**WRITTEN EXERCISE**
Copy out every line in the entries below that contains the word "left".

---------- GIVEN RECORDS

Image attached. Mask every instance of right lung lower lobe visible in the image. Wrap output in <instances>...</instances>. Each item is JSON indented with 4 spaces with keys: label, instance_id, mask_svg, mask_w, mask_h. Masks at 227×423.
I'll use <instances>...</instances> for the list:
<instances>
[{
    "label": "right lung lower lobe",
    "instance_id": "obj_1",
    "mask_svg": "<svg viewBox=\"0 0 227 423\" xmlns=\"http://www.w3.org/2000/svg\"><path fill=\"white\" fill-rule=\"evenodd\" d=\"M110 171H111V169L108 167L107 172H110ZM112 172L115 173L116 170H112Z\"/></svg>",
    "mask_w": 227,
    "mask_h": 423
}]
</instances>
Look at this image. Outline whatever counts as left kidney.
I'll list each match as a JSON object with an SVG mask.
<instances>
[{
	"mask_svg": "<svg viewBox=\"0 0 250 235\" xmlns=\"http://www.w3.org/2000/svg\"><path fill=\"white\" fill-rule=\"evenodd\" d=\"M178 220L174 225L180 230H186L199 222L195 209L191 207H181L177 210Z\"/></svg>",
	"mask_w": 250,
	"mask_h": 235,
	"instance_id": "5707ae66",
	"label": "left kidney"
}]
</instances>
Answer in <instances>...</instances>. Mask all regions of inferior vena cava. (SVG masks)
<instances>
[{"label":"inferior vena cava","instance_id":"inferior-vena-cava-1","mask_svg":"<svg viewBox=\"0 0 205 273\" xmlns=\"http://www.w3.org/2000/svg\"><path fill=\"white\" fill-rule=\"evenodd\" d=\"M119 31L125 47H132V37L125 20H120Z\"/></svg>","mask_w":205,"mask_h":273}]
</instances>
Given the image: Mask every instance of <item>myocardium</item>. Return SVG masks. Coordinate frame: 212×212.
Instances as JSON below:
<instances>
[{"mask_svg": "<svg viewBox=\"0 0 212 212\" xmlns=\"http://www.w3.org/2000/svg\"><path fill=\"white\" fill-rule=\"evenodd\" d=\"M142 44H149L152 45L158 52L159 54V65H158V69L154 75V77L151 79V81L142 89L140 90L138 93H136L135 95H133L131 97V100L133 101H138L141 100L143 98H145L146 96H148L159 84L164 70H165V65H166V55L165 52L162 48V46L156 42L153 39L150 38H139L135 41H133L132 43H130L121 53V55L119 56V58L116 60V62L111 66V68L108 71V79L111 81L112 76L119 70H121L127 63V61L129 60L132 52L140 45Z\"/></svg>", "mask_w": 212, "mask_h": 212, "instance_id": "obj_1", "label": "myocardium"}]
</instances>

--------------------

**EXPECTED ANSWER**
Look at this image. Outline whatever counts as left kidney.
	"label": "left kidney"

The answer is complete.